Saved entries:
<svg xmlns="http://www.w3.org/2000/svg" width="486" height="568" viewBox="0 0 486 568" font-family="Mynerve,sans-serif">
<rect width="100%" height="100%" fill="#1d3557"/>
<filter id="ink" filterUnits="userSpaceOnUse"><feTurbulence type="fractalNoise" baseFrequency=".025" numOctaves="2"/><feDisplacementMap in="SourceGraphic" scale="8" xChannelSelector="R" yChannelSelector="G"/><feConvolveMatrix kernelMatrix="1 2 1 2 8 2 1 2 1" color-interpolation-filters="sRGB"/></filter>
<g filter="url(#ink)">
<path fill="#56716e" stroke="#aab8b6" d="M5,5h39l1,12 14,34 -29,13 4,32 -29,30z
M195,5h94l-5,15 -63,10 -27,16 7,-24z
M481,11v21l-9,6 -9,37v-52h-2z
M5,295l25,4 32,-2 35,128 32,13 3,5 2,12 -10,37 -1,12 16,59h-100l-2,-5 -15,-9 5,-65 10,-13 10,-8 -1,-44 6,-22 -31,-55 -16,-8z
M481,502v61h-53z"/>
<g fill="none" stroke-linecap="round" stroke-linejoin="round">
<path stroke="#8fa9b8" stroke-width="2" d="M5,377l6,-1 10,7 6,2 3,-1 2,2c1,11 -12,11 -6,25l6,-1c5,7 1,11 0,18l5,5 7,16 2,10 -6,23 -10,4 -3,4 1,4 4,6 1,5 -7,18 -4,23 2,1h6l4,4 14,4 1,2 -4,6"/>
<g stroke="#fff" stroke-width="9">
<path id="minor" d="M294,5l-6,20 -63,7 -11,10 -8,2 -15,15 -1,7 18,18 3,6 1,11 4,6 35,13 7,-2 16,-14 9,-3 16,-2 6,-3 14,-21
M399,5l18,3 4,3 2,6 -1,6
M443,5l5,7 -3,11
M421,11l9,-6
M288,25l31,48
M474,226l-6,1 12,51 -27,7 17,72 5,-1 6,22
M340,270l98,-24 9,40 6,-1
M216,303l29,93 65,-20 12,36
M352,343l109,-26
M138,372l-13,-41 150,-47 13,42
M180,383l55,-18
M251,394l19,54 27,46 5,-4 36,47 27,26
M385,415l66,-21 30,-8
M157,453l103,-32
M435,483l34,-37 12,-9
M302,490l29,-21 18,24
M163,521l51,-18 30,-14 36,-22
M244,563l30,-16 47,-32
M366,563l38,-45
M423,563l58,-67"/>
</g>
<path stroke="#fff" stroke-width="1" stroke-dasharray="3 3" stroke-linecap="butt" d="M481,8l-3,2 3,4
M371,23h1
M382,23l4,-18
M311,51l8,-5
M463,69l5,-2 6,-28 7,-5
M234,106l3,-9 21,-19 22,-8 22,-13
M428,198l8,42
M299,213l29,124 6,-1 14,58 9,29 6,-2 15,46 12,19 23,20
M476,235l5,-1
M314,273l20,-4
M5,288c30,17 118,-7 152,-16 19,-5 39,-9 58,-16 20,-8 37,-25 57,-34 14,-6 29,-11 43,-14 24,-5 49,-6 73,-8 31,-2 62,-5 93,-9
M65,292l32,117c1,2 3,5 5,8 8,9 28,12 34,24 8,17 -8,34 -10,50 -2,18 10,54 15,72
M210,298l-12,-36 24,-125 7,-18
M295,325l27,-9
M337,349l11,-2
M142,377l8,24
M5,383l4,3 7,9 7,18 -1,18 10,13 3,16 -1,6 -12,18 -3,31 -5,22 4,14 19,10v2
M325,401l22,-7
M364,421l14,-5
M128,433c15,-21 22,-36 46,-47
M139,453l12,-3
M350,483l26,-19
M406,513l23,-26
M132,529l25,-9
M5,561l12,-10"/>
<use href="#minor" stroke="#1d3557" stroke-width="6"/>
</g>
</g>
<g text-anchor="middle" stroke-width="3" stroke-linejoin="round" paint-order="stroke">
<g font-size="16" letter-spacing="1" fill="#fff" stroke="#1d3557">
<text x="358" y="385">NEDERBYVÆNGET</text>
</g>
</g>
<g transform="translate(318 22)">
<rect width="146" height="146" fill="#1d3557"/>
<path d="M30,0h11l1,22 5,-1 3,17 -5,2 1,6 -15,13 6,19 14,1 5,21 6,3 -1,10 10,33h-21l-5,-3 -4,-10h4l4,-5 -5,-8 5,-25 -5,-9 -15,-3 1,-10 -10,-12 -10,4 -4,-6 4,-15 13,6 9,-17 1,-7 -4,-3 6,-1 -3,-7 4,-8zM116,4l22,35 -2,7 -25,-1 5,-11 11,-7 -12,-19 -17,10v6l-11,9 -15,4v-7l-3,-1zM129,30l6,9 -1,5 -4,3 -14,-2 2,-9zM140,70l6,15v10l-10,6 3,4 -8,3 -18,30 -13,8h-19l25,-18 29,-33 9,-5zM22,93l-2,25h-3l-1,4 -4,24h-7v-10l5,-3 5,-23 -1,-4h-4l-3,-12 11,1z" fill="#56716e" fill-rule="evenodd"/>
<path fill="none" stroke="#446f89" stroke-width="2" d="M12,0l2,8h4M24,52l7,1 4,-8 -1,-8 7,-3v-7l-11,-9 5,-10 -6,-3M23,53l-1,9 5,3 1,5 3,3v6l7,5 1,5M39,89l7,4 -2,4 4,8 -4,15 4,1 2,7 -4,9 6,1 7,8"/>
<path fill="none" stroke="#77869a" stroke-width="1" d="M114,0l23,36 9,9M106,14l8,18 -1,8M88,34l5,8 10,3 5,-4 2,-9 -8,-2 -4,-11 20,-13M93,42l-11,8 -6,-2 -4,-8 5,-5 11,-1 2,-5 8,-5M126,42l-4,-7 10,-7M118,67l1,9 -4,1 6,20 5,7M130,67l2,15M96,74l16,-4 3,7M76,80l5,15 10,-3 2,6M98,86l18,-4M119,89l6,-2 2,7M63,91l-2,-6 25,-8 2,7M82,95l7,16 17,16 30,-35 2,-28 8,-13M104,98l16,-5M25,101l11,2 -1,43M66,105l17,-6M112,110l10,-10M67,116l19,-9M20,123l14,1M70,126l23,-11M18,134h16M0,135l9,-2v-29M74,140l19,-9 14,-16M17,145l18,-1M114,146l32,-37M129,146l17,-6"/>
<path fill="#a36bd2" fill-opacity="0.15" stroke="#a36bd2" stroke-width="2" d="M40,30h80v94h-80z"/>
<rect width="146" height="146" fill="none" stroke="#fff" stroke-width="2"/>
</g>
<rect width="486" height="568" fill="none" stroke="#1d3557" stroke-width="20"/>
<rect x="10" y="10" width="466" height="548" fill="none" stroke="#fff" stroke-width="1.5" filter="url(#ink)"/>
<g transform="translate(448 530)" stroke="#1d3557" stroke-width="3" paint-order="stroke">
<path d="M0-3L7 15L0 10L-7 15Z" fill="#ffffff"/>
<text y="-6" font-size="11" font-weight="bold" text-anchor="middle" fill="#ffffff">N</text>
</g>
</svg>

## Problem statement
Would you return the full set of entries, unchanged in every detail?

## Output for this exercise
<svg xmlns="http://www.w3.org/2000/svg" width="486" height="568" viewBox="0 0 486 568" font-family="Mynerve,sans-serif">
<rect width="100%" height="100%" fill="#1d3557"/>
<filter id="ink" filterUnits="userSpaceOnUse"><feTurbulence type="fractalNoise" baseFrequency=".025" numOctaves="2"/><feDisplacementMap in="SourceGraphic" scale="8" xChannelSelector="R" yChannelSelector="G"/><feConvolveMatrix kernelMatrix="1 2 1 2 8 2 1 2 1" color-interpolation-filters="sRGB"/></filter>
<g filter="url(#ink)">
<path fill="#56716e" stroke="#aab8b6" d="M5,5h39l1,12 14,34 -29,13 4,32 -29,30z
M195,5h94l-5,15 -63,10 -27,16 7,-24z
M481,11v21l-9,6 -9,37v-52h-2z
M5,295l25,4 32,-2 35,128 32,13 3,5 2,12 -10,37 -1,12 16,59h-100l-2,-5 -15,-9 5,-65 10,-13 10,-8 -1,-44 6,-22 -31,-55 -16,-8z
M481,502v61h-53z"/>
<g fill="none" stroke-linecap="round" stroke-linejoin="round">
<path stroke="#8fa9b8" stroke-width="2" d="M5,377l6,-1 10,7 6,2 3,-1 2,2c1,11 -12,11 -6,25l6,-1c5,7 1,11 0,18l5,5 7,16 2,10 -6,23 -10,4 -3,4 1,4 4,6 1,5 -7,18 -4,23 2,1h6l4,4 14,4 1,2 -4,6"/>
<g stroke="#fff" stroke-width="9">
<path id="minor" d="M294,5l-6,20 -63,7 -11,10 -8,2 -15,15 -1,7 18,18 3,6 1,11 4,6 35,13 7,-2 16,-14 9,-3 16,-2 6,-3 14,-21
M399,5l18,3 4,3 2,6 -1,6
M443,5l5,7 -3,11
M421,11l9,-6
M288,25l31,48
M474,226l-6,1 12,51 -27,7 17,72 5,-1 6,22
M340,270l98,-24 9,40 6,-1
M216,303l29,93 65,-20 12,36
M352,343l109,-26
M138,372l-13,-41 150,-47 13,42
M180,383l55,-18
M251,394l19,54 27,46 5,-4 36,47 27,26
M385,415l66,-21 30,-8
M157,453l103,-32
M435,483l34,-37 12,-9
M302,490l29,-21 18,24
M163,521l51,-18 30,-14 36,-22
M244,563l30,-16 47,-32
M366,563l38,-45
M423,563l58,-67"/>
</g>
<path stroke="#fff" stroke-width="1" stroke-dasharray="3 3" stroke-linecap="butt" d="M481,8l-3,2 3,4
M371,23h1
M382,23l4,-18
M311,51l8,-5
M463,69l5,-2 6,-28 7,-5
M234,106l3,-9 21,-19 22,-8 22,-13
M428,198l8,42
M299,213l29,124 6,-1 14,58 9,29 6,-2 15,46 12,19 23,20
M476,235l5,-1
M314,273l20,-4
M5,288c30,17 118,-7 152,-16 19,-5 39,-9 58,-16 20,-8 37,-25 57,-34 14,-6 29,-11 43,-14 24,-5 49,-6 73,-8 31,-2 62,-5 93,-9
M65,292l32,117c1,2 3,5 5,8 8,9 28,12 34,24 8,17 -8,34 -10,50 -2,18 10,54 15,72
M210,298l-12,-36 24,-125 7,-18
M295,325l27,-9
M337,349l11,-2
M142,377l8,24
M5,383l4,3 7,9 7,18 -1,18 10,13 3,16 -1,6 -12,18 -3,31 -5,22 4,14 19,10v2
M325,401l22,-7
M364,421l14,-5
M128,433c15,-21 22,-36 46,-47
M139,453l12,-3
M350,483l26,-19
M406,513l23,-26
M132,529l25,-9
M5,561l12,-10"/>
<use href="#minor" stroke="#1d3557" stroke-width="6"/>
</g>
</g>
<g text-anchor="middle" stroke-width="3" stroke-linejoin="round" paint-order="stroke">
<g font-size="16" letter-spacing="1" fill="#fff" stroke="#1d3557">
<text x="358" y="385">NEDERBYVÆNGET</text>
</g>
</g>
<g transform="translate(318 22)">
<rect width="146" height="146" fill="#1d3557"/>
<path d="M30,0h11l1,22 5,-1 3,17 -5,2 1,6 -15,13 6,19 14,1 5,21 6,3 -1,10 10,33h-21l-5,-3 -4,-10h4l4,-5 -5,-8 5,-25 -5,-9 -15,-3 1,-10 -10,-12 -10,4 -4,-6 4,-15 13,6 9,-17 1,-7 -4,-3 6,-1 -3,-7 4,-8zM116,4l22,35 -2,7 -25,-1 5,-11 11,-7 -12,-19 -17,10v6l-11,9 -15,4v-7l-3,-1zM129,30l6,9 -1,5 -4,3 -14,-2 2,-9zM140,70l6,15v10l-10,6 3,4 -8,3 -18,30 -13,8h-19l25,-18 29,-33 9,-5zM22,93l-2,25h-3l-1,4 -4,24h-7v-10l5,-3 5,-23 -1,-4h-4l-3,-12 11,1z" fill="#56716e" fill-rule="evenodd"/>
<path fill="none" stroke="#446f89" stroke-width="2" d="M12,0l2,8h4M24,52l7,1 4,-8 -1,-8 7,-3v-7l-11,-9 5,-10 -6,-3M23,53l-1,9 5,3 1,5 3,3v6l7,5 1,5M39,89l7,4 -2,4 4,8 -4,15 4,1 2,7 -4,9 6,1 7,8"/>
<path fill="none" stroke="#77869a" stroke-width="1" d="M114,0l23,36 9,9M106,14l8,18 -1,8M88,34l5,8 10,3 5,-4 2,-9 -8,-2 -4,-11 20,-13M93,42l-11,8 -6,-2 -4,-8 5,-5 11,-1 2,-5 8,-5M126,42l-4,-7 10,-7M118,67l1,9 -4,1 6,20 5,7M130,67l2,15M96,74l16,-4 3,7M76,80l5,15 10,-3 2,6M98,86l18,-4M119,89l6,-2 2,7M63,91l-2,-6 25,-8 2,7M82,95l7,16 17,16 30,-35 2,-28 8,-13M104,98l16,-5M25,101l11,2 -1,43M66,105l17,-6M112,110l10,-10M67,116l19,-9M20,123l14,1M70,126l23,-11M18,134h16M0,135l9,-2v-29M74,140l19,-9 14,-16M17,145l18,-1M114,146l32,-37M129,146l17,-6"/>
<path fill="#a36bd2" fill-opacity="0.15" stroke="#a36bd2" stroke-width="2" d="M40,30h80v94h-80z"/>
<rect width="146" height="146" fill="none" stroke="#fff" stroke-width="2"/>
</g>
<rect width="486" height="568" fill="none" stroke="#1d3557" stroke-width="20"/>
<rect x="10" y="10" width="466" height="548" fill="none" stroke="#fff" stroke-width="1.5" filter="url(#ink)"/>
<g transform="translate(448 530)" stroke="#1d3557" stroke-width="3" paint-order="stroke">
<path d="M0-3L7 15L0 10L-7 15Z" fill="#ffffff"/>
<text y="-6" font-size="11" font-weight="bold" text-anchor="middle" fill="#ffffff">N</text>
</g>
</svg>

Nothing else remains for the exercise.